I have a dataset with all natural disaster that occured over a certain time period. I would like to summarize them by year and state. When summarizing I would like to create a variable (= d_disasters) that shows me the unique types of natural disasters, e.g. for Texas, I would expect to only show Hurricane.

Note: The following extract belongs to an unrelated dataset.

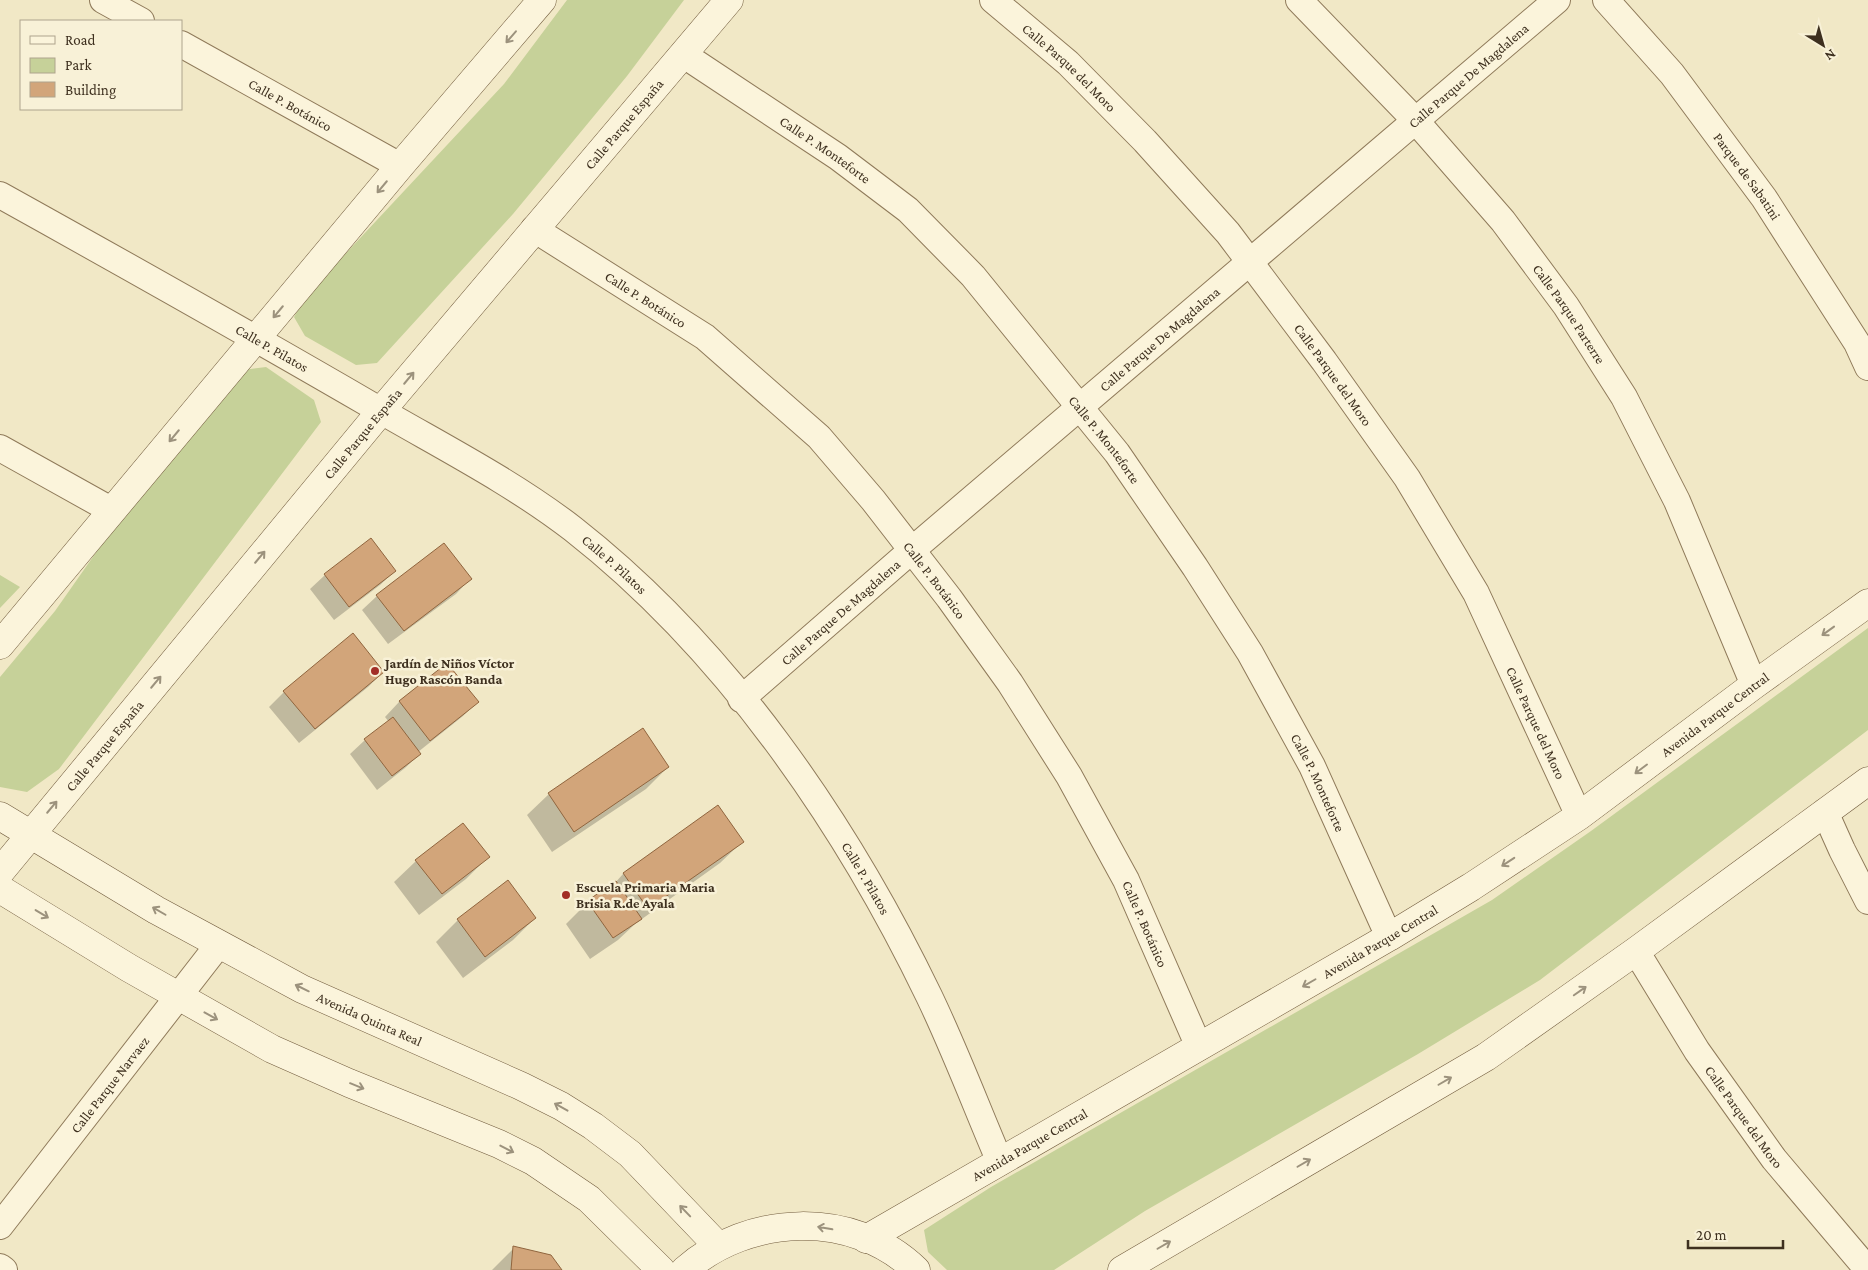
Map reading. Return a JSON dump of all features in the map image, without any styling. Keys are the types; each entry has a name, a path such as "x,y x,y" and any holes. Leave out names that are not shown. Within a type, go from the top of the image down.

I am currently using dplyr:group_by and dplyr::summarize to summarize my data by year and by state & dplyr::mutate and dplyr:map_int to create new variables with the total number of natural disasters per year ($n_disasters using length) and the unique number of natural disasters ($n_distinct using n_distinct()).
Starting dataset:
structure(list(year = c(1998, 1998, 1998, 1998, 1998), country = c("US",
"US", "US", "US", "US"), state = c("Texas", "Texas", "California",
"New York", "New York"), deaths = c(12, 5, 9, 10, 18), injured = c(3,
1, 3, 5, 9), disastertype = c("Hurricane", "Hurricane", "Wild fire",
"Flood", "Epidemic")), class = "data.frame", row.names = c(NA,
-5L))
Result dataset:
structure(list(year = c(1998, 1998, 1998), state = c("California",
"New York", "Texas"), u_disastertype = c("Wild fire", "Flood, Epidemic",
"Hurricane"), disastertype = c("Wild fire", "Flood, Epidemic",
"Hurricane, Hurricane"), deaths = c(9, 28, 17), injured = c(3,
14, 4), n_distinct = c(1L, 2L, 1L), n_disasters = c(1L, 2L, 2L
)), class = c("grouped_df", "tbl_df", "tbl", "data.frame"), row.names = c(NA,
-3L), groups = structure(list(year = 1998, .rows = structure(list(
1:3), ptype = integer(0), class = c("vctrs_list_of", "vctrs_vctr",
"list"))), class = c("tbl_df", "tbl", "data.frame"), row.names = c(NA,
-1L), .drop = TRUE))
EDIT: Edited for clarification.